### YOUR OBJECTIVE
In the lines below, change "parcel polygons" to "lot polygons" and leave everything else as it is. Omit the pictures from your answer.

### DATA FOR THIS EXERCISE
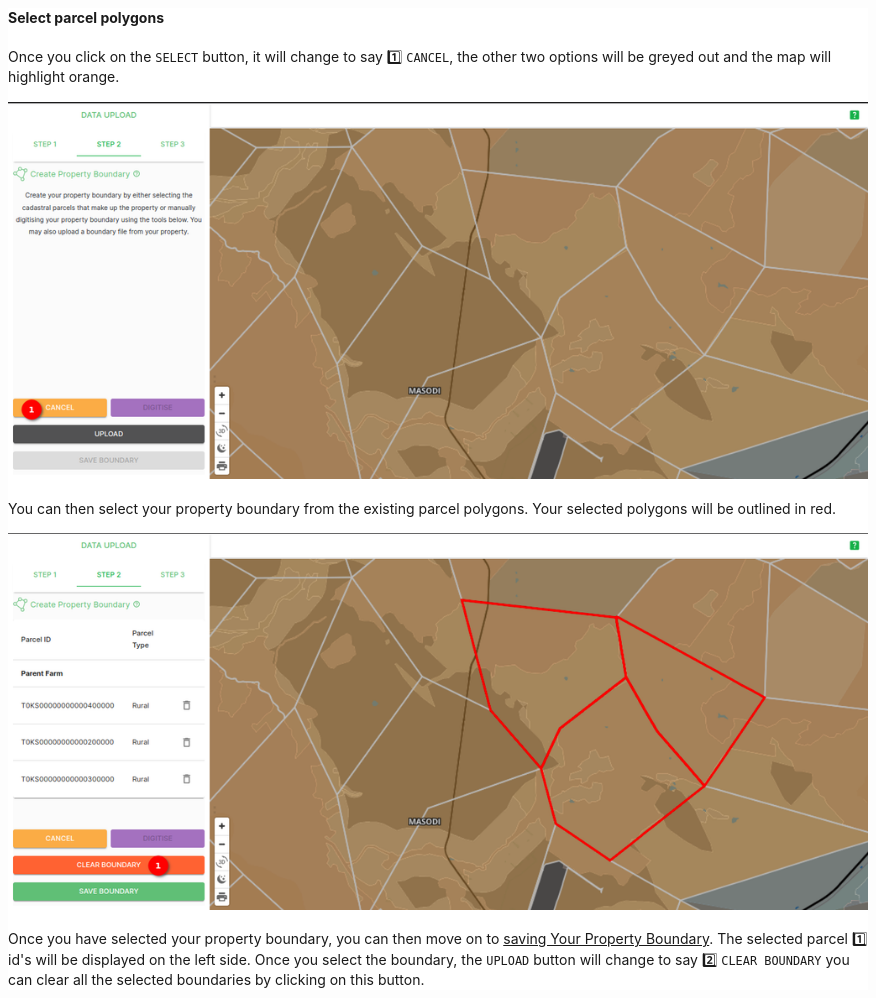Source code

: #### Select parcel polygons

Once you click on the `SELECT` button, it will change to say 1️⃣ `CANCEL`, the other two options will be greyed out and the map will highlight orange.

![Upload Data New 4](img/upload-data-new-4.png)

You can then select your property boundary from the existing parcel polygons. Your selected polygons will be outlined in red.

![Upload Data New 5](img/upload-data-new-5.png)

Once you have selected your property boundary, you can then move on to [saving Your Property Boundary](#save-boundary).
The selected parcel 1️⃣ id's will be displayed on the left side. Once you select the boundary, the `UPLOAD` button will change to say 2️⃣ `CLEAR BOUNDARY` you can clear all the selected boundaries by clicking on this button.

### RESPONSE FOR THIS EXERCISE
Source code

: #### Select lot polygons

Once you click on the `SELECT` button, it will change to say 1️⃣ `CANCEL`, the other two options will be greyed out and the map will highlight orange.

![Upload Data New 4](img/upload-data-new-4.png)

You can then select your property boundary from the existing lot polygons. Your selected polygons will be outlined in red.

![Upload Data New 5](img/upload-data-new-5.png)

Once you have selected your property boundary, you can then move on to [saving Your Property Boundary](#save-boundary).
The selected parcel 1️⃣ id's will be displayed on the left side. Once you select the boundary, the `UPLOAD` button will change to say 2️⃣ `CLEAR BOUNDARY` you can clear all the selected boundaries by clicking on this button.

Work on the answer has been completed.